**Work required**
Reproduce the data below line for line, omitting the pictures from your answer.

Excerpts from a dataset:
━━━━━━━━━━

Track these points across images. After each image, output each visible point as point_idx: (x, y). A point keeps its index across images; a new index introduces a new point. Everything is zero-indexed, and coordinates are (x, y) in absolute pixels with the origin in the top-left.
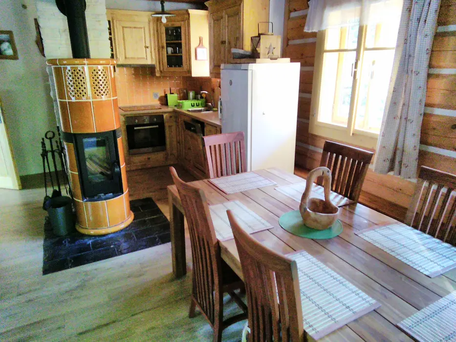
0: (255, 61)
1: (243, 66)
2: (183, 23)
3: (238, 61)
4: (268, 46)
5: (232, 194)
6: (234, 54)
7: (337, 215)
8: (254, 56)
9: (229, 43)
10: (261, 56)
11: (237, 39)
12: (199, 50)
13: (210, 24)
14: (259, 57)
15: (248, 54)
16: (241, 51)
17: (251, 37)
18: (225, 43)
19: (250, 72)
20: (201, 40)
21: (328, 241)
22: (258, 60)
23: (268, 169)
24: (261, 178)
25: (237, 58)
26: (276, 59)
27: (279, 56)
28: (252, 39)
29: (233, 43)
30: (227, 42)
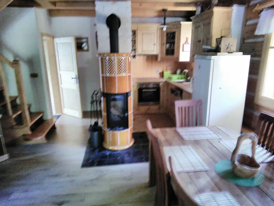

━━━━━━━━━━

**Response to this task**
Track these points across images. After each image, output each visible point as point_idx: (x, y). A point keeps its index across images; a new index introduces a new point. Everything is zero-indexed, and coordinates are (x, y) in absolute pixels with the origin in the top-left.
0: (255, 61)
1: (243, 66)
2: (183, 23)
3: (238, 61)
4: (268, 46)
5: (232, 194)
6: (234, 54)
7: (337, 215)
8: (254, 56)
9: (229, 43)
10: (261, 56)
11: (237, 39)
12: (199, 50)
13: (210, 24)
14: (259, 57)
15: (248, 54)
16: (241, 51)
17: (251, 37)
18: (225, 43)
19: (250, 72)
20: (201, 40)
21: (328, 241)
22: (258, 60)
23: (268, 169)
24: (261, 178)
25: (237, 58)
26: (276, 59)
27: (279, 56)
28: (252, 39)
29: (233, 43)
30: (227, 42)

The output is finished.